Les faits, survenus début décembre, trouvent leur origine dans un conflit lié à une enfant. F. Sakho, qui gardait sa nièce, a surpris sa voisine, C. Fall, en train de porter des coups à la petite. L’intervention de la tante pour protéger l’enfant a immédiatement mis le feu aux poudres, transformant la discussion en une bagarre d’une violence inouïe.

La mutilation : un acte « sauvage »

Au cours de l’affrontement, C. Fall a utilisé des moyens extrêmes :

  • Arme improvisée : Elle a d’abord frappé sa rivale avec un fil électrique.
  • L’acte irréparable : Elle s’est ensuite jetée sur l’oreille droite de F. Sakho, la mordant avec une telle force qu’elle en a sectionné une grande partie.

Un échec médical tragique

Évacuée d’urgence vers l’hôpital de Mbour, la victime n’a pas pu bénéficier d’une chirurgie réparatrice. La raison est stupéfiante : la partie de l’oreille sectionnée n’a jamais été retrouvée ou remise aux médecins sur le moment, rendant toute greffe impossible. F. Sakho reste donc mutilée à vie, avec un certificat d’ITT de 21 jours.

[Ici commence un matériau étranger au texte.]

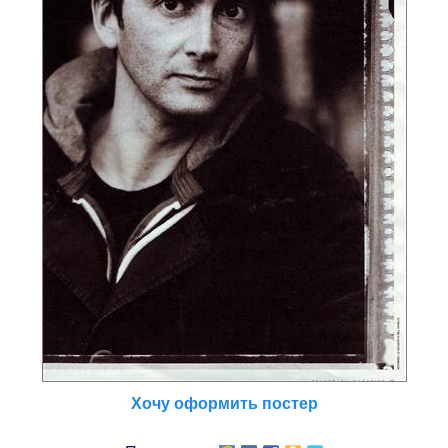
Хочу оформить постер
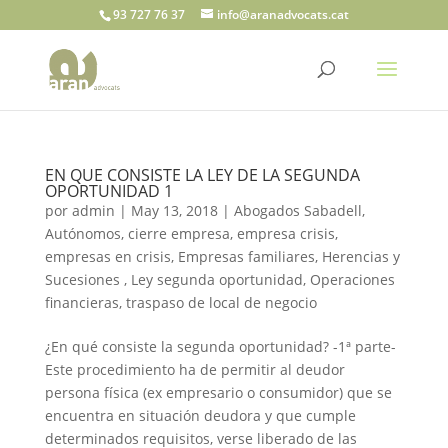
93 727 76 37
info@aranadvocats.cat
EN QUE CONSISTE LA LEY DE LA SEGUNDA
OPORTUNIDAD 1
por
admin
|
May 13, 2018
|
Abogados Sabadell
,
Autónomos
,
cierre empresa
,
empresa crisis
,
empresas en crisis
,
Empresas familiares
,
Herencias y
Sucesiones
,
Ley segunda oportunidad
,
Operaciones
financieras
,
traspaso de local de negocio
¿En qué consiste la segunda oportunidad? -1ª parte-
Este procedimiento ha de permitir al deudor
persona física (ex empresario o consumidor) que se
encuentra en situación deudora y que cumple
determinados requisitos, verse liberado de las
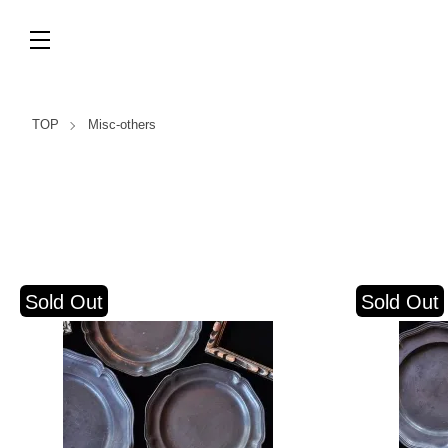
TOP
Misc-others
Sold Out
Sold Out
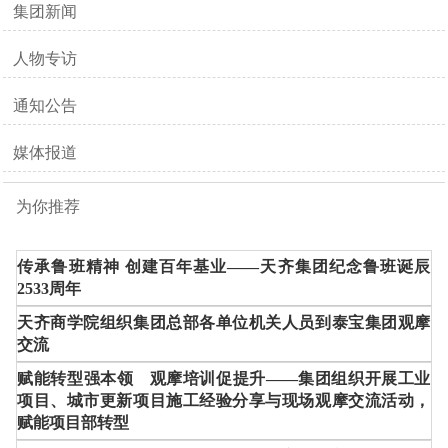
集团新闻
人物专访
通知公告
媒体报道
为你推荐
传承鲁班精神 创建百年基业——天齐集团纪念鲁班诞辰
2533周年
天齐商学院组织集团总部各单位机关人员到泰宝集团观摩
交流
赋能转型强本领 观摩培训促提升——集团组织开展工业
项目、城市更新项目施工经验分享与现场观摩交流活动，
赋能项目部转型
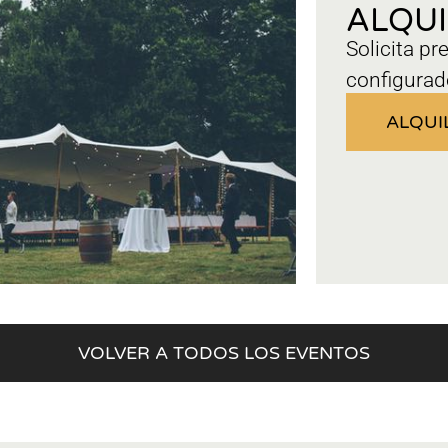
ALQU
Solicita pr
configurad
ALQUI
VOLVER A TODOS LOS EVENTOS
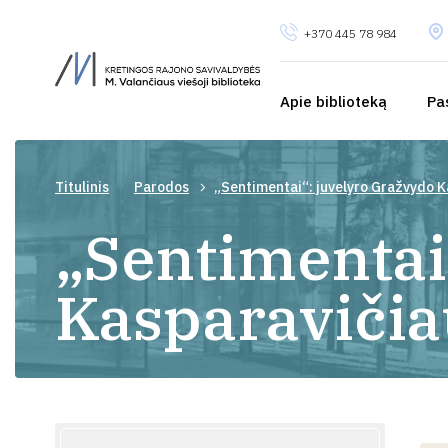
+370 445 78 984
Apie biblioteką
Pa
Titulinis
Parodos
„Sentimentai“: juvelyro Gražvydo 
„Sentimentai
Kasparavičia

Le procès : entre déni et indignation

À la barre, C. Fall a tenté de plaider l’accident, affirmant n’avoir jamais eu l’intention de mutiler sa voisine. Une version qui a peu convaincu le juge, dont les mots ont été d’une rare dureté :

« Des actes sauvages et barbares », a martelé le magistrat, visiblement heurté par la cruauté des faits.

Chacune des deux femmes réclame 100 000 F CFA de dommages et intérêts, C. Fall ayant également déposé une contre-plainte (ITT de 5 jours).

Cette affaire illustre la montée de la violence extrême dans les conflits de proximité. Juridiquement, le seuil de l’ITT (21 jours) place cette affaire dans une catégorie pénale sérieuse. Cependant, c’est le caractère permanent de la mutilation (l’oreille sectionnée) qui risque de peser le plus lourdement sur la sentence. En qualifiant l’acte de « barbare », le juge laisse présager une sanction exemplaire pour marquer la désapprobation de la société face à une telle perte d’humanité.